15/01/2026
CUANDO EL EGO NOS APENDEJA.
ME AVERGONZABA DE LA CAMIONETA VIEJA DE MI PADRE Y LE PROHIBÍ IR A MI BODA… PERO AL VENDERLA COMO CHATARRA, ENCONTRÉ LA GUANTERA QUE ME DESTROZÓ EL ALMA 💔
El sonido de ese motor era mi pesadilla.
Un rugido asmático, seguido de una explosión seca y una nube de humo negro que olía a gasolina quemada y pobreza.
Así anunciaba mi padre su llegada.
Mientras mis compañeros de la universidad llegaban en autos del año que les regalaban sus padres por aprobar el semestre, yo tenía que subirme a "La Bestia".

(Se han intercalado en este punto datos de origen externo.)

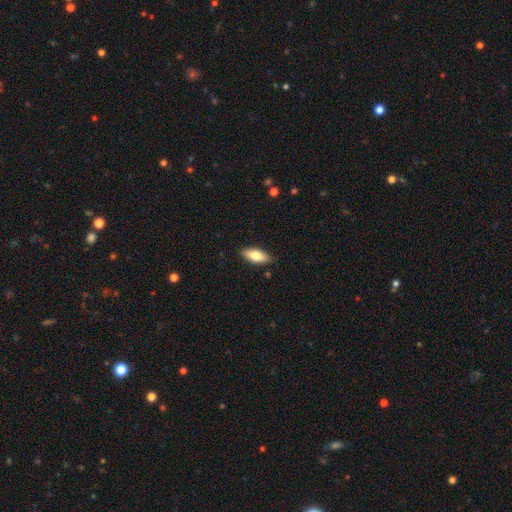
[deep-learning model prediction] Smooth or featured: smooth — 76% (featured or disk — 18%)
How rounded: in between — 78% (cigar-shaped — 19%)
Merging: none — 86% (minor disturbance — 11%)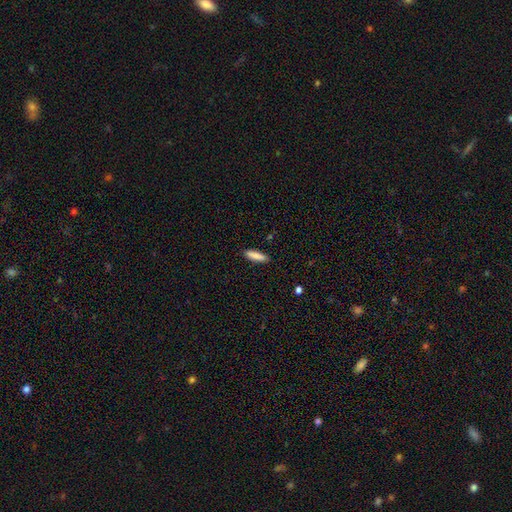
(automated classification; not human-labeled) This is clearly a smooth galaxy (86%). How rounded: likely cigar-shaped (70%). Merging: clearly none (89%).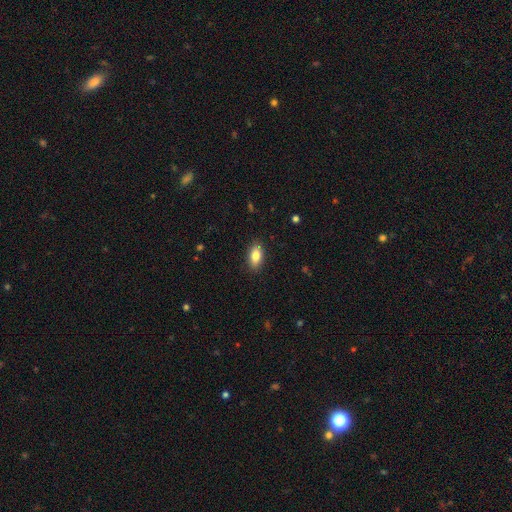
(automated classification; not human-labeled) Smooth or featured? Predicted: smooth (p=0.82). How rounded? Predicted: in between (p=0.88). Merging? Predicted: none (p=0.88).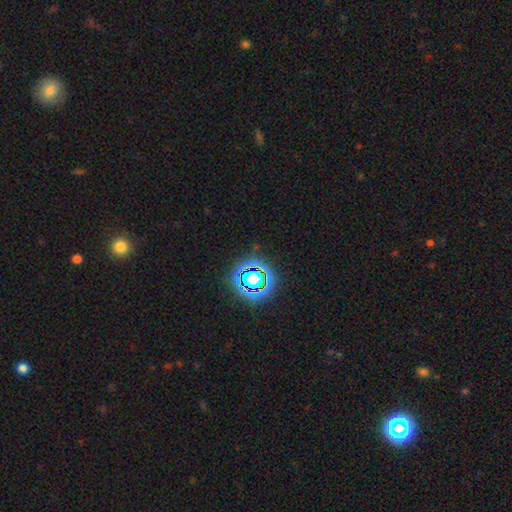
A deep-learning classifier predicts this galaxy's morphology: This is likely a star or artifact rather than a galaxy (74%).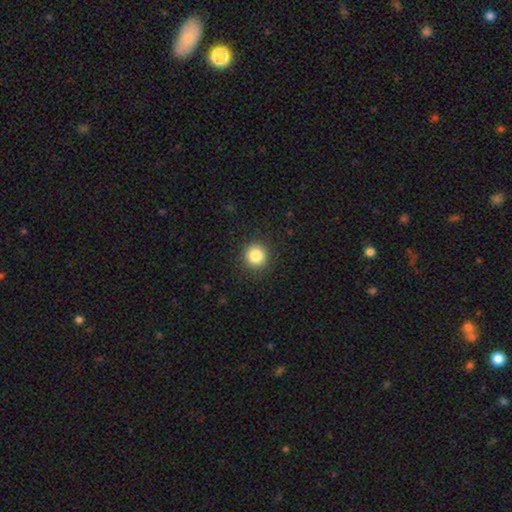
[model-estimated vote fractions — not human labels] Morphology: type=smooth (85%); roundness=round (94%); merging=none (92%).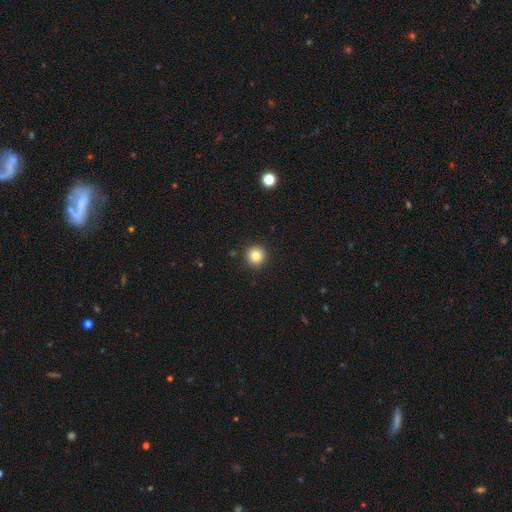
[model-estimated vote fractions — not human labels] This is clearly a smooth galaxy (82%). How rounded: clearly round (95%). Merging: clearly none (92%).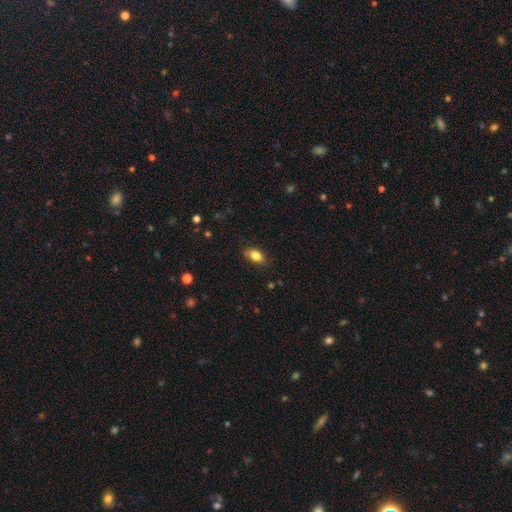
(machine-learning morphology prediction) smooth_or_featured: smooth (p=0.83) [alt: featured or disk p=0.09]
how_rounded: in between (p=0.87) [alt: round p=0.10]
merging: none (p=0.79) [alt: minor disturbance p=0.16]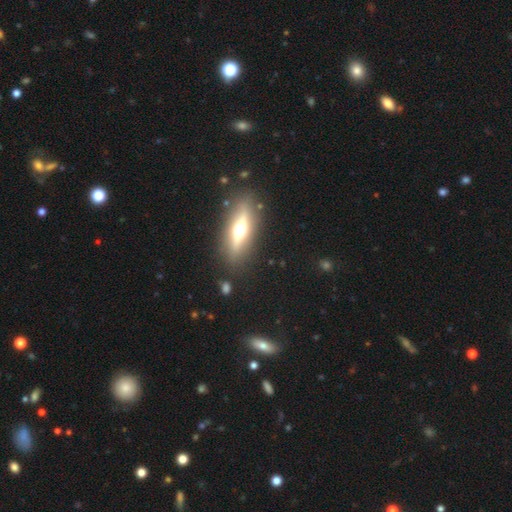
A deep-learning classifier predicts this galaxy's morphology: This appears to be a featured or disk galaxy (49%). Merging: none (81%).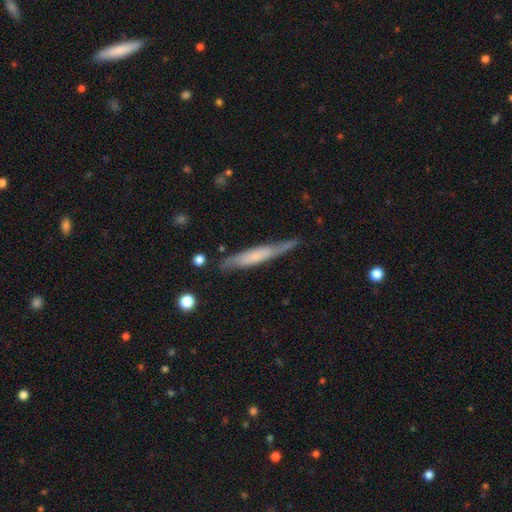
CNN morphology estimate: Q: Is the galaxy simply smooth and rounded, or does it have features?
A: featured or disk — 50%.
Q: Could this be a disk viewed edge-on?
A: yes — 81%.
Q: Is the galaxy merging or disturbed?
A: none — 76%.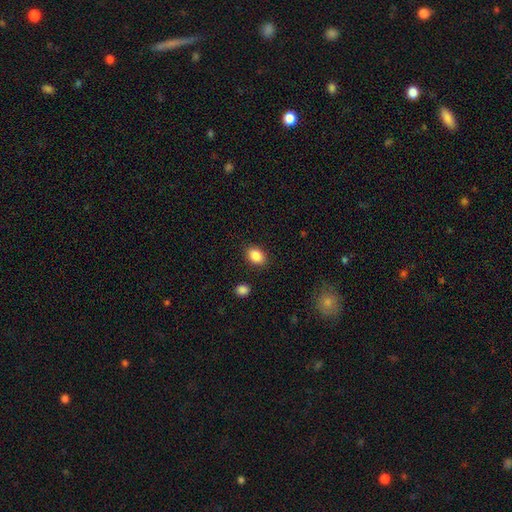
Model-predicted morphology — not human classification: Smooth or featured?
  - smooth: 87% *
  - star or artifact: 8%
  - featured or disk: 4%
How rounded?
  - in between: 74% *
  - round: 25%
  - cigar-shaped: 1%
Merging?
  - none: 87% *
  - minor disturbance: 9%
  - major disturbance: 3%
  - merger: 2%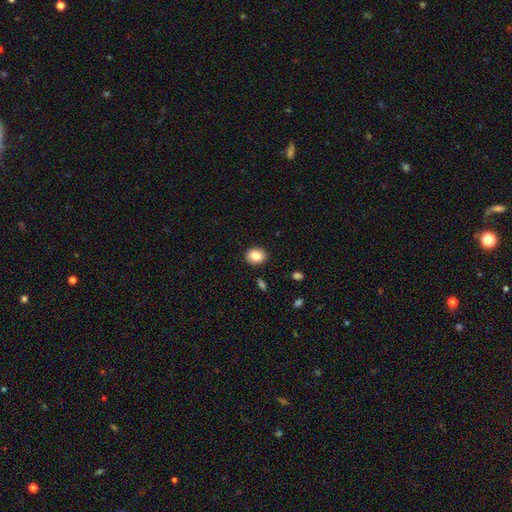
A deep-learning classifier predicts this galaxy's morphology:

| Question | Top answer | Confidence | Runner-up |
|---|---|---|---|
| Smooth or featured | smooth | 84% | star or artifact (9%) |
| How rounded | round | 52% | in between (47%) |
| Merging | none | 90% | minor disturbance (7%) |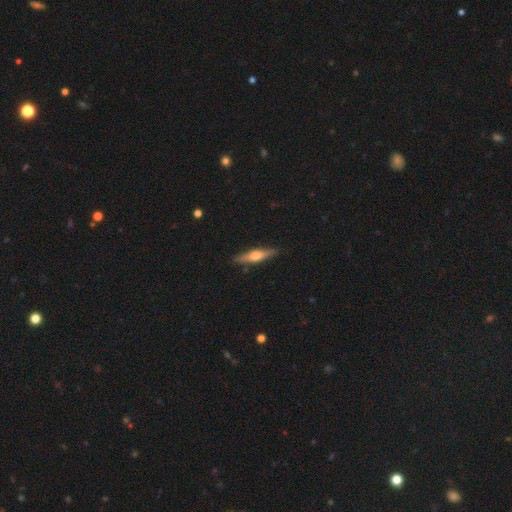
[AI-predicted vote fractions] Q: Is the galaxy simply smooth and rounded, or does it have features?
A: featured or disk — 58%.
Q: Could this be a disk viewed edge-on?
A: yes — 95%.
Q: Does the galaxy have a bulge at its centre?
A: rounded — 89%.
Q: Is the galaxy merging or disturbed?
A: none — 88%.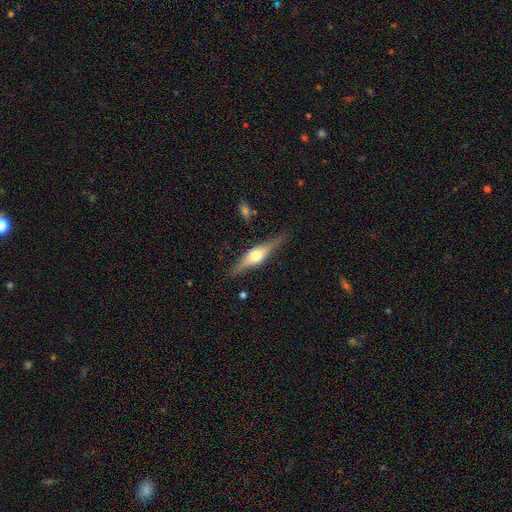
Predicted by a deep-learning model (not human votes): smooth_or_featured: featured or disk (p=0.71) [alt: smooth p=0.23]
disk_edge_on: yes (p=0.96) [alt: no p=0.04]
edge_on_bulge: rounded (p=0.92) [alt: boxy p=0.06]
merging: none (p=0.86) [alt: minor disturbance p=0.10]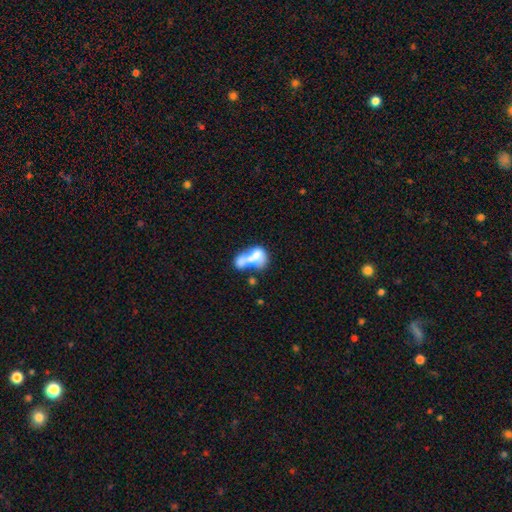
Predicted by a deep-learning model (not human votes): smooth 56%, featured or disk 35%, star or artifact 9%. Down the decision tree: how rounded — in between (79%); merging — merger (68%).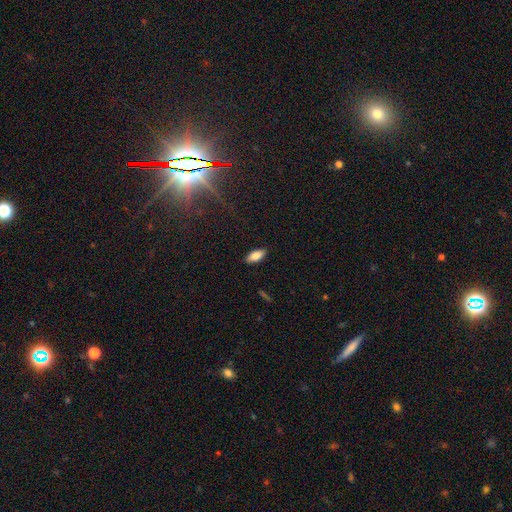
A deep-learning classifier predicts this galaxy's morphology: smooth_or_featured: smooth (p=0.82) [alt: featured or disk p=0.11]
how_rounded: in between (p=0.85) [alt: cigar-shaped p=0.13]
merging: none (p=0.88) [alt: minor disturbance p=0.09]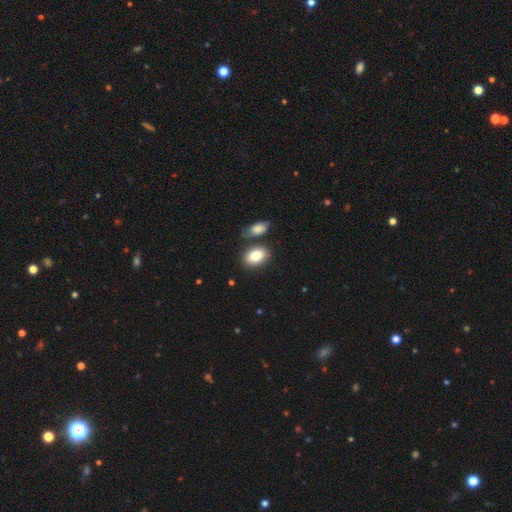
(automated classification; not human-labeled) Smooth or featured? smooth (83%)
How rounded? in between (86%)
Merging? none (67%)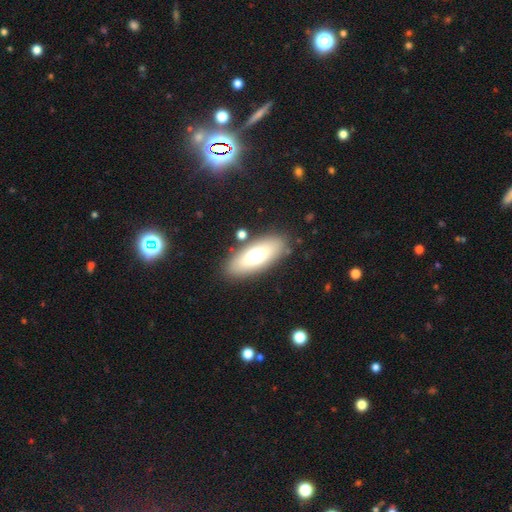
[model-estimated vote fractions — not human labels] Smooth or featured? Predicted: smooth (p=0.67). How rounded? Predicted: in between (p=0.76). Merging? Predicted: none (p=0.83).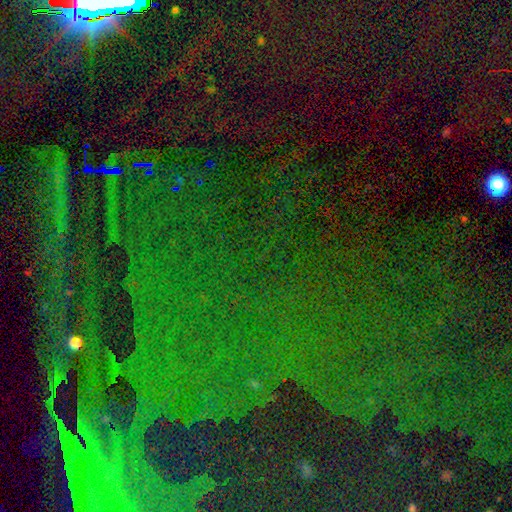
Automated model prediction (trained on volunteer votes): The model was most divided on "smooth or featured": star or artifact: 83%, smooth: 9%, featured or disk: 8%.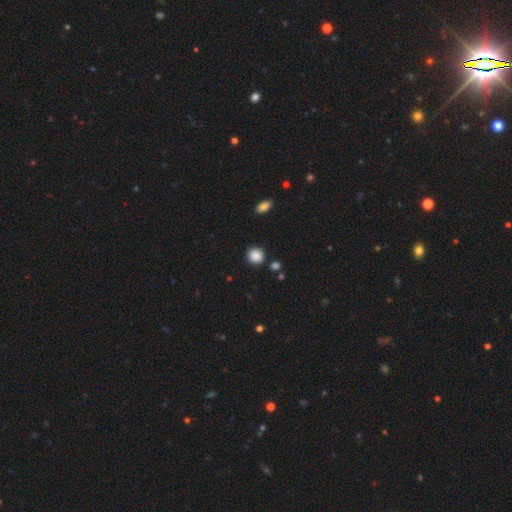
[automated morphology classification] smooth-or-featured: smooth: 88% | star or artifact: 9% | featured or disk: 3%
  how-rounded: round: 88% | in between: 11% | cigar-shaped: 1%
  merging: none: 87% | minor disturbance: 7% | merger: 3% | major disturbance: 2%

Así llamaba mi papá a su camioneta Ford modelo 78, despintada, con la carrocería comida por el óxido y los asientos remendados con cinta adhesiva gris.
—¡Súbale, mijo! ¡Vámonos que se hace tarde! —gritaba él, con su sonrisa chimuela y sus manos negras de grasa, sin importarle que la chica que me gustaba estuviera mirando.
Yo me subía rápido, con la cara ardiendo de vergüenza, rogando que la tierra me tragara.
—Papá, ¿no puedes estacionarte a la vuelta? —le reclamaba yo, sin mirarlo.
—¿Y eso por qué, campeón? Si "La Bestia" todavía ruge bonito. Es la que nos da de comer.
Yo odiaba esa camioneta.
Odiaba que mis manos olieran a fierro viejo después de tocar la puerta.
Odiaba que, para mí, esa máquina fuera el símbolo de todo lo que no quería ser: un mecánico pobre, sucio y ruidoso.
***
Crecí. Me gradué con honores (pagados con los cambios de aceite y las reparaciones que mi padre hacía en esa camioneta).
Conseguí un trabajo en un corporativo importante.
Me compré un auto sedán, gris, silencioso, con aire acondicionado y olor a "nuevo".
Me sentía triunfador. Había escapado de la grasa.
Cuando me iba a casar con Sofía, una chica de buena familia, llegó el momento de la verdad.
Fui a ver a mi padre al taller.
Él estaba debajo de "La Bestia", ajustándole no sé qué tornillo por milésima vez.
—Papá —le dije, con esa frialdad que dan los trajes caros—. Tengo que hablar contigo sobre la boda.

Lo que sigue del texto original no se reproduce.